::: PROVIDED PASSAGE :::

# The Naughty Dog Thread



## Independent George (Mar 26, 2009)

I found this old photo of Dilly-Dally, and thought it would be fun to post evidence of our wonderful dogs being very, very bad.


----------



## GottaLuvMutts (Jun 1, 2009)

LOL. Here's the best I could come up with:









Terrorizing the border-kitty.









Digging for China.









Humping her BFF. 









Being criminally happy.


----------



## Sibe (Nov 21, 2010)

I promise the cat is a good sport, he chases her and she is VERY gentle with her mouthing- or else he gives her a good swat. That said, it does look very naughty!




































Some proof that they really are friends









"Hey!! You know what's a great idea??!? I'm gonna slobber all over my ball, and THEN I'm gonna drop it in the litter box and roll it around. And THEN, I'm gonna throw it all around your house and get litter and poop everywhere!!! It's that GREAT?!?! I knew you'd love it so I didn't bother asking."









There used to be a tomato plant, growing up the wood which was leaned on the rail. This is EXACTLY how we found it, with the empty bucket in the middle of the dirt with the wood leaning on it. How did she do that?? We were gone for about 5 hours. (I know tomato leaves can have very bad consequences so I kept a close eye on her, she was fine.)

::: SUPPLIED INFORMATION :::

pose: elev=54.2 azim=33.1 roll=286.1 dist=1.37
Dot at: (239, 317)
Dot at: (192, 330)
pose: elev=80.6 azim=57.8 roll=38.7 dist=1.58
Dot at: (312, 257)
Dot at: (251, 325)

:::
::: SUPPLIED INFORMATION :::

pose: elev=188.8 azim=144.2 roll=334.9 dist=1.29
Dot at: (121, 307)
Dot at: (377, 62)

:::

§ **WRITTEN TASKS**
• a. Please print the passage from the naughty dog thread, beginning at the words "There used to" and stopping after "she was fine.)".
• b. Write what comes next in the naughty dog forum thread, starting after its final sentence.
You won't need the entries for anything here.

§ **OUTPUTS**
• a.
There used to be a tomato plant, growing up the wood which was leaned on the rail. This is EXACTLY how we found it, with the empty bucket in the middle of the dirt with the wood leaning on it. How did she do that?? We were gone for about 5 hours. (I know tomato leaves can have very bad consequences so I kept a close eye on her, she was fine.)

• b.
----------



## amynrichie (Sep 3, 2008)

Very nice!


----------



## Independent George (Mar 26, 2009)

Ok, that's it. I'm completely in love with Lucy.


----------



## winniec777 (Apr 20, 2008)

I did NOT make merry with that magazine.....











Wut plant? I seez no plant.... (This is the same plant she completely uprooted and tore to shreds about a month later.)











Remnants of a flannel pillow case...


----------



## RonE (Feb 3, 2007)

I have NO idea where that hole in the sofa came from.









It was an ugly sofa to begin with, and it was in the way.









He started it!









I have NO idea what happened to that toy.









No, really, SHE started it.


----------



## sassafras (Jun 22, 2010)

Not exactly naughty since I give them stuff like this with the express understanding they're going to destroy, but this one lasted literally about 20 seconds, so that was disappointing...


----------



## CoverTune (Mar 11, 2007)

I guess I'm lucky, I don't have many pics of my dogs misbehaving! But, here's Aria, making a comfy bed out of my clean laundry..










And Corona as a puppy, one of my roommates was into knitting..


----------



## sassafras (Jun 22, 2010)

CoverTune said:


> And Corona as a puppy, one of my roommates was into knitting..



LOL... Squash demolished a skein of yarn exactly ONCE. I think my apoplectic reaction, while not truly directed at him, may have made him scared of yarn forever.


----------



## FilleBelle (Aug 1, 2007)

This is a bag of flour Alvin ripped open and strewed about my living room. Did you ever make a 3D map out of flour paste when you were in elementary school? Turns out that flour and dog spit make a paste of similar consistency, which was ground into and dried on my rug by the time I arrived on the scene.










It was also caked to Alvin's face and legs.


----------



## Shell (Oct 19, 2009)

Chester has pretty few bad habits, but...








he is the fastest dang digger I've ever seen.

At least he has the decency to look a bit ashamed of himself


----------



## Charis (Jul 12, 2009)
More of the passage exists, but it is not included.